Sunday, December 17, 2006

Sandwich Cookies, Part 2

They're pretty darn tasty, especially the PB variety.

8 Comments:

Blogger Larry Jones said...

Gelatin! Who knew?

4:07 PM  
Anonymous Anonymous said...

Gelatin sheets are a little easier to work with (IMHO), but much harder to find. The trick with gelatin is to make sure you activate it before you try anything with it.

5:12 PM  
Anonymous Anonymous said...

Without having seen your recipe, however, I'm wondering whether you could come up with fillings that didn't involve gelatin.

5:13 PM  
Blogger Larry Jones said...

"The trick with gelatin is to make sure you activate it before you try anything with it."

Wise words, and the same advice might be applied to one's love life, except, you know, without the gelatin.

1:45 AM  
Blogger kStyle said...

Damn, a whole cookie convo has transpired overnight! Let's see if I can catch up.

Ann: Thanks! I think that good cookbooks are the key to cooking it right on the first time.

Larry: Gelatin! I know! This is why Oreos aren't Kosher. I think Hydrox uses Kosher gelatin, though. (I worked in the Kosher Kitchen during college, which has resulted in more knowledge of Kashrut than the average shicksa possesses.)

Narya: Gelatin sheets! Fancy. Want to see the recipe? King Arthur Flour's Baking Companion page 318, Faux-reos.

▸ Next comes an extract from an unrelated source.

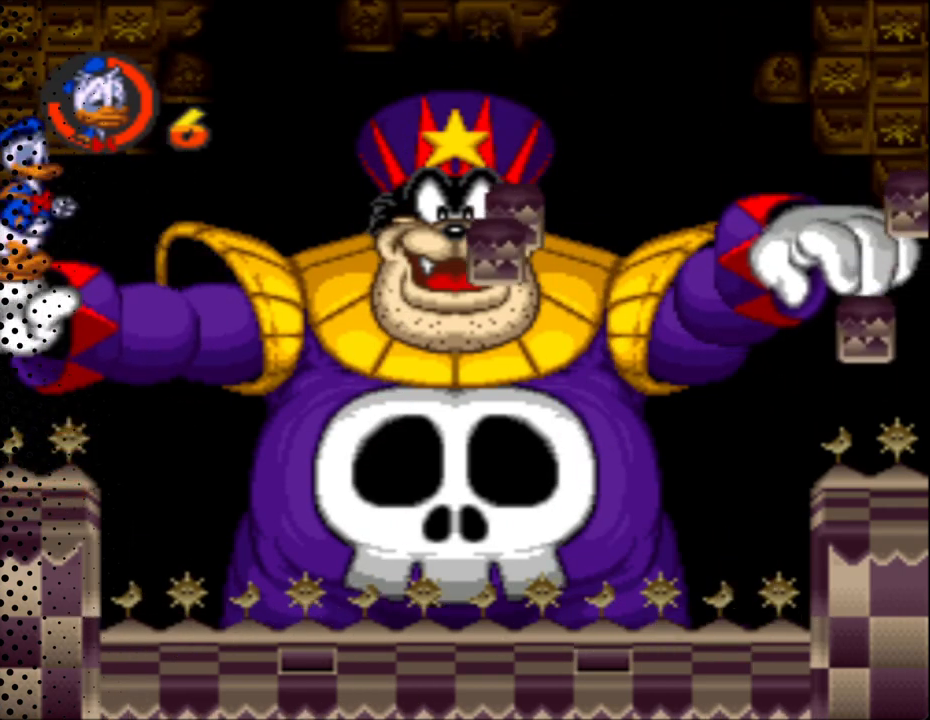
{"buttons": ["B", "Y", "DPAD_RIGHT"], "events": [[233, "B", "down"]]}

Larry 2: I have a hunch you're onto something. Get pharma on the phone--we have a new product for ED!

7:44 AM  
Anonymous Anonymous said...

I am ashamed to admit that I own none of the King Arthur cookbooks--and I've even taken a class with the guy who runs the bakery there! But they're on my list--and, hey, at this point? I can write that kind of stuff off on my taxes.

12:52 PM  
Anonymous Anonymous said...

Larry, I had to laugh at an article I read from the NYT today--it was a list of questions couples were supposed to ask each other before getting married. And, hey! We did! It didn't mention what happens when one of the parties isn't truthful during those conversations, however.

12:53 PM  
Blogger kStyle said...

King Art has some good recipes. Of course, perhaps you have moved beyond the good king. I'm a newbie-intermediate nonprofessional.